Pinal County Sheriff Paul Babeu raised our eyebrows a few weeks ago by claiming that Mexican drug cartels control areas of Arizona. In a recent interview with TPM, he tempered his comments somewhat. But that didn’t stop him from suggesting that the federal government is basically surrendering territory to drug smugglers.Earlier this month, we reported that Babeu had told The Washington Times that “Mexican drug cartels literally do control parts of Arizona,” and then how other sheriffs in Arizona told TPM that no, cartels didn’t control parts of the U.S. TPM tried to contact Babeu’s office for comment at the time, but was unable to reach Public Information Officer Tim Gaffney — we left a voicemail at a number he didn’t have access to. After the article was published, Gaffney reached out and said that Babeu was happy to speak about the matter.
In a phone interview, Babeu told TPM that when he spoke about the cartels controlling parts of the state, he meant they control movement. Babeu says cartels have scouts and other surveillance set up to monitor activity, and when the sheriff and his staff aren’t around to patrol, especially in the rural parts of his county, smugglers operate freely. Babeu’s website includes news items about drug spotters on hilltops and in caves in Arizona.
“Often times during our patrols out there, we would find cold food and a box of AK-47 rounds, you know, and some other things,” Babeu said. “There wasn’t a confrontation or a shooting, but we find these pieces of intel, that we know clearly there was somebody here on this high point. And they left because they saw us coming up 45 minutes ago. So that’s the kind of stuff that we have, that we’re asking for additional help and resources.”
Babeu says he’s understaffed, and doesn’t have the resources to keep smugglers in check all over his jurisdiction. Plus, Babeu said that just in the last year, the drug smugglers operating in his county have become better armed, and less compliant. “The tactics have changed. There have been some very significant and deliberate things that have happened that are concerning and alarming to us,” he said. And he’s livid over signs erected in his county by the Bureau of Land Management, warning citizens of the dangers of encountering drug smugglers.
“The eyes of the country are upon this issue,” Babeu said. “Even [something as] symbolic as putting signs up in our own country that are written in English, not Spanish facing south, but written in English facing north, to our own citizens. Is that not a near surrender of certain parts of my county?”
You may remember Babeu from his appearance in Sen. John McCain’s “complete the danged fence” campaign ad. He also made waves in August when he told CNS News, in response to the Department of Justice’s lawsuit against Arizona’s controversial immigration law, that “our own government has become our enemy.”
Babeu is a strong supporter of Sens.
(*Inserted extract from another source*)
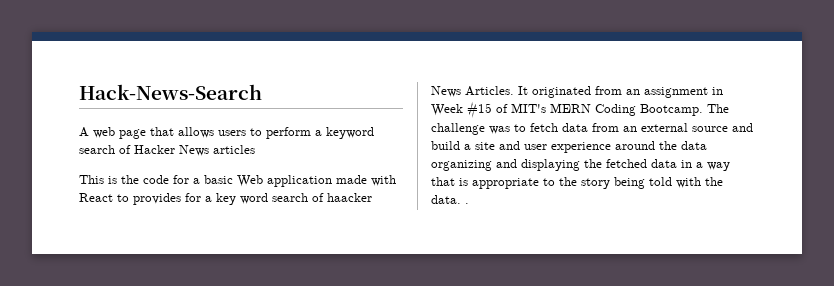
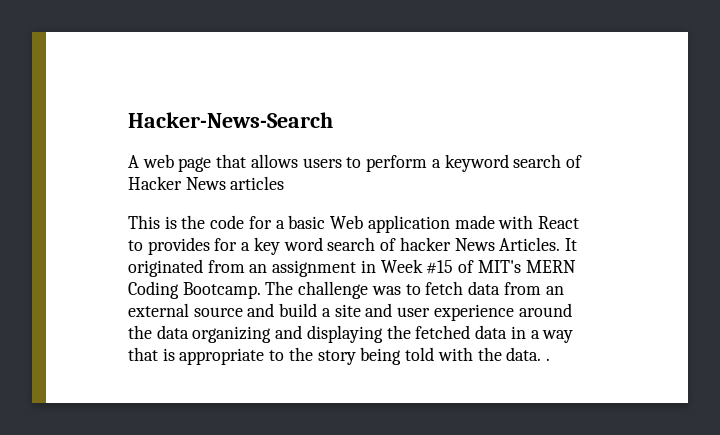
[79,84,262,100] Hack-News-Search -> [128,112,333,128] Hacker-News-Search
[327,193,372,202] haacker -> [399,237,451,251] hacker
McCain and Kyl’s “10-Point Plan To Better Secure The U.S.-Mexico Border In Arizona,” which includes calls for 3,000 National Guard troops on the Arizona-Mexico border and completing the border fence in “appropriate locations.”
Babeu wants the troops to be in a “visible and visual deterrent to anyone wanting to come north.”
“A lot of people go to the extreme, and I say this, and they say ‘we’re at war!’ And I hear it out of frustration, and I try to — literally I’ve been in rooms where people who have what can be seen as extreme — have been pushed to an extreme — positions, that they want to militarize the border, and I’m not talking about that. In fact, I’m trying to say in a very thoughtful approach that no, we do not give the military law enforcement authority. That you limit their scope. There’s not rules of engagement, because we don’t have an enemy. There are rules of force.”
Once the border is secure, and only then, he says, will the country be ready to address the undocumented immigrants already here.
“Quite frankly we don’t want to deal with this in Pinal County,” he said. “It should be addressed at the border. Once we do that, this is where eventually, some day in the future, all the emotions and the anger will dissipate and then we can, as Americans, have a reasonable discussion of what we do with all those people who are here, who are here illegally.”